One might increase poll interval for slow processing.
Also, another approach would be to reduce batch size to poll more frequently.
props.put(ConsumerConfig.MAX_POLL_INTERVAL_MS_CONFIG, "<value>");
// or
props.put(ConsumerConfig.MAX_POLL_RECORDS_CONFIG, "<value>");
Issue 2: Growing Consumer Lag
Diagnosis:
watch -n 2 'kafka-consumer-groups --bootstrap-server localhost:9092 \
--group my-group --describe'
# LAG column increasing: 100 → 500 → 1200 → 3000...
The solutions to such problem could be:
- Scale horizontally i.e., adding more consumers
- but note that you can’t add more consumers than you have partitions
- for instance, if you have 6 partitions per topic you can have at most 6 consumers (this is not true when you are using shared-groups, but we are talking about classic groups)
- Increase partitions
- if we already have 1:1 ratio of consumers and partitions then viable option is to increase partitions => then we can increase number of consumers
- Optimize processing
- lastly optimize processing by adding async I/O calls f.e.
// Use async I/O for downstream calls
CompletableFuture.supplyAsync(() -> httpClient.send(...))
.thenAccept(response -> process(response));
// Batch database writes
List<Record> batch = new ArrayList<>();
for (ConsumerRecord<K, V> record : records) {
batch.add(convert(record));
if (batch.size() >= 100) {
db.batchInsert(batch);
batch.clear();
}
}
Practical Tips
1. Right-size Consumer Group
# Rule of thumb: # of consumers ≤ # of partitions
# Optimal: consumers = partitions (full parallelism)
# Over-provisioned: extra consumers sit idle
2. Monitor Rebalance Frequency
# Low frequency: normal
# Rebalance every few minutes: investigate max.poll.interval.ms
# Rebalance every few seconds: critical issue (heartbeat timeout)
3. Use Appropriate Assignment Strategy
Single topic: RangeAssignor (default, fine)
Multiple topics: RoundRobinAssignor or StickyAssignor
State-heavy consumers: StickyAssignor
Low-latency requirement: CooperativeStickyAssignor
Rolling deployments: Static membership + StickyAssignor
4. Reset Offsets When Needed
# Reset to earliest (reprocess all data)
kafka-consumer-groups --bootstrap-server localhost:9092 \
--group my-group --topic demo-orders \
--reset-offsets --to-earliest --execute
# Reset to specific timestamp (e.g., replay last 1 hour)

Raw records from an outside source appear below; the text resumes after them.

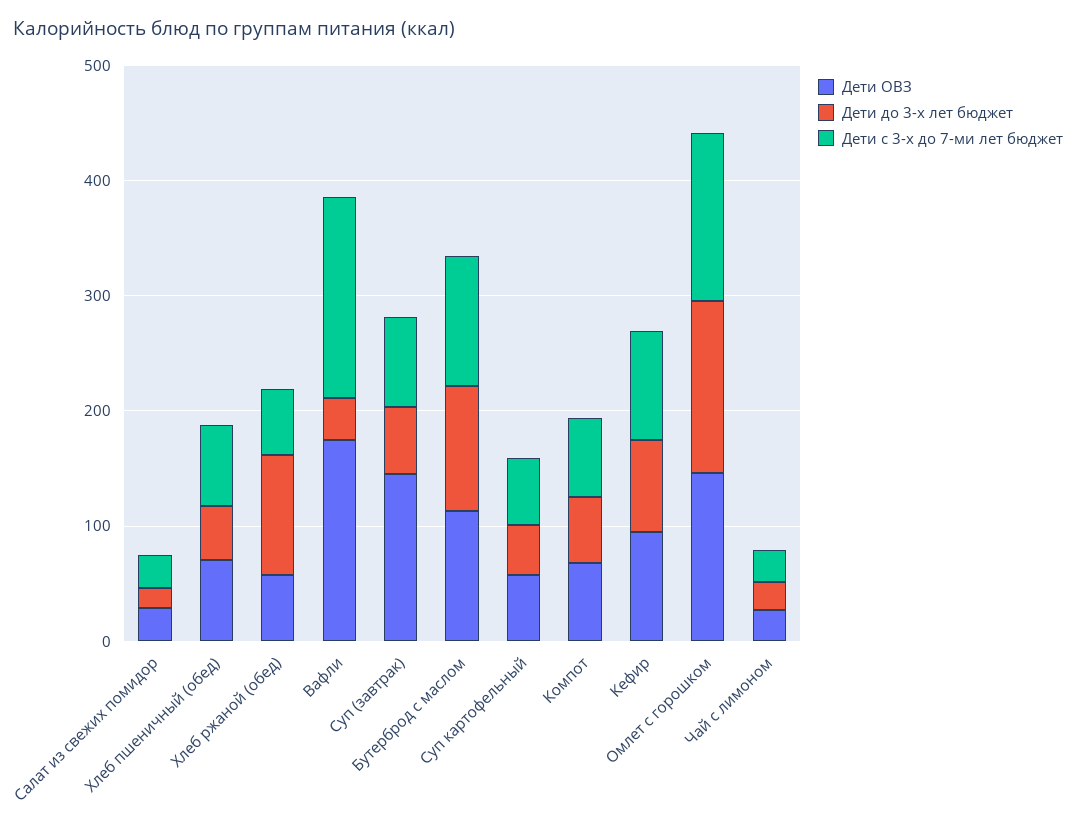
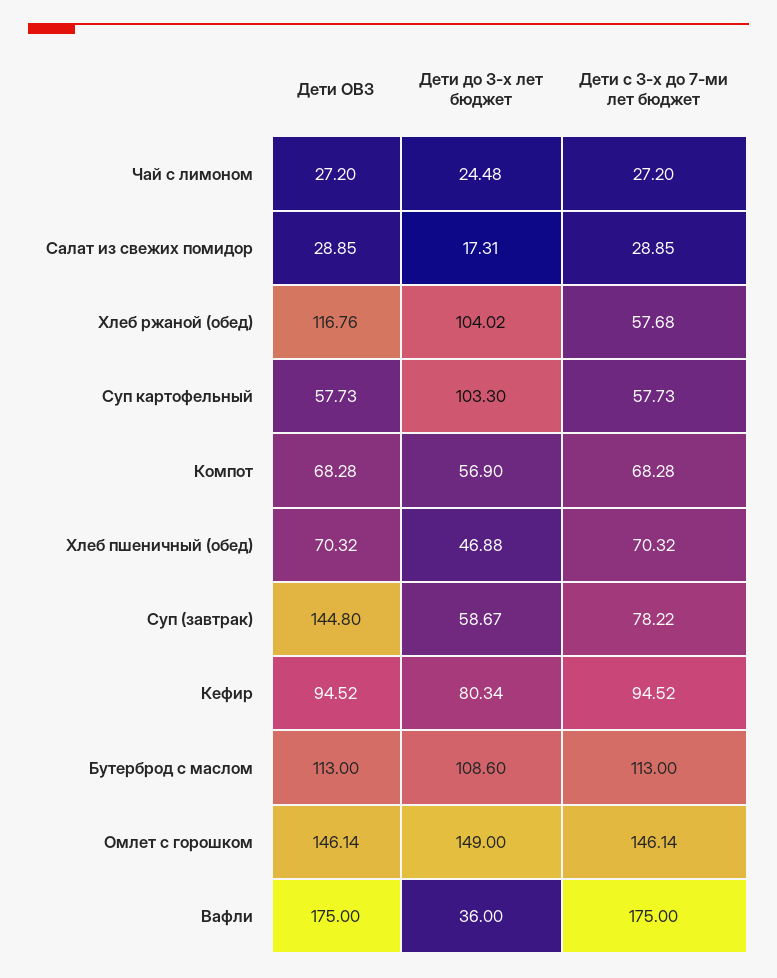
Дети ОВЗ, Хлеб ржаной (обед): 60 -> 116.76
Дети до 3-х лет бюджет, Суп картофельный: 40 -> 103.3

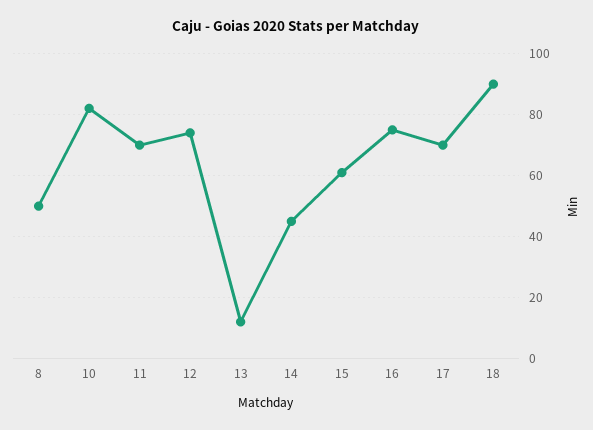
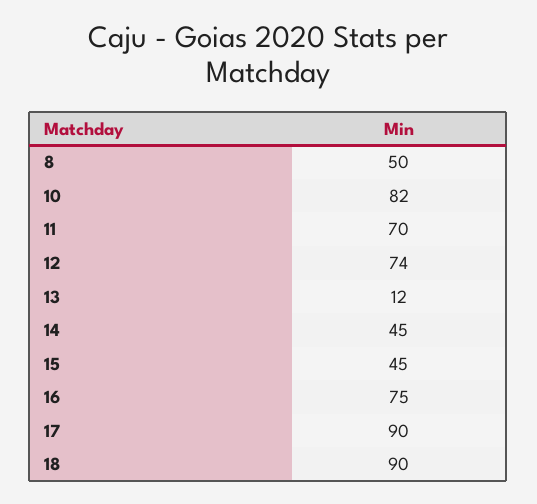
15: 60 -> 45
17: 70 -> 90

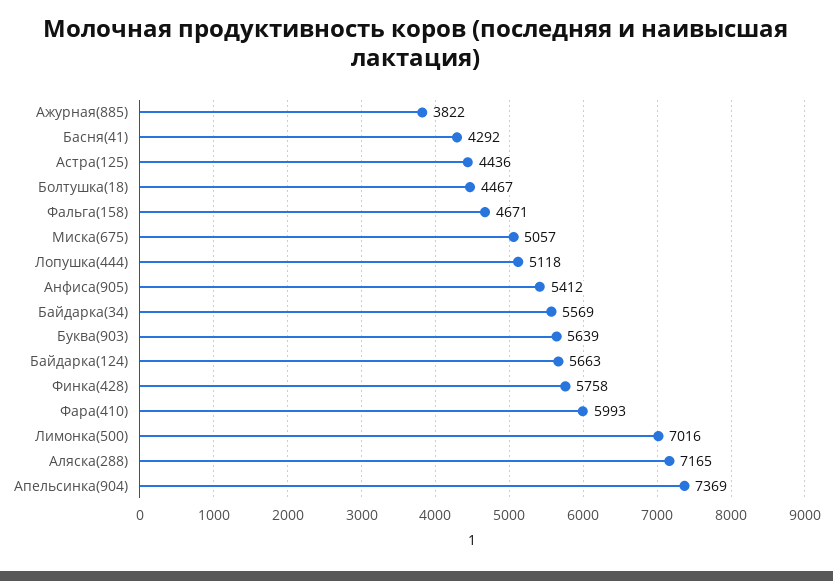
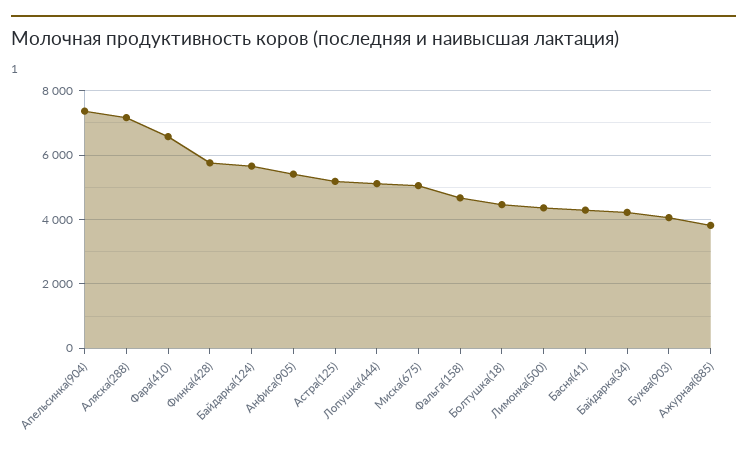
Астра(125): 4436 -> 5200
Байдарка(34): 5569 -> 4200
Буква(903): 5639 -> 4000
Фара(410): 5993 -> 6600
Лимонка(500): 7016 -> 4400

kafka-consumer-groups --bootstrap-server localhost:9092 \
--group my-group --topic demo-orders \
--reset-offsets --to-datetime 2025-10-23T13:00:00.000 --execute
# Reset to specific offset
kafka-consumer-groups --bootstrap-server localhost:9092 \
--group my-group --topic demo-orders:0 \
--reset-offsets --to-offset 5000 --execute
Summary
Consumer groups are Kafka’s mechanism for scalable, fault-tolerant consumption. In practice:
- Monitor lag constantly - it’s your most important metric
- Choose the right assignment strategy for your use case
- Use static membership for rolling restarts
- Size your consumer group correctly (i.e., consumers ≤ partitions)
- Tune timeouts based on processing characteristics
- Test rebalancing behavior before production
The previous theoretical post explained how the protocol works internally. This post showed you how to use it effectively.
Next steps: Try these examples with your own Kafka cluster. Experiment with different configurations and observe the behavior. The best way to understand consumer groups is to see them in action.
Examples tested with Apache Kafka 4.2.x.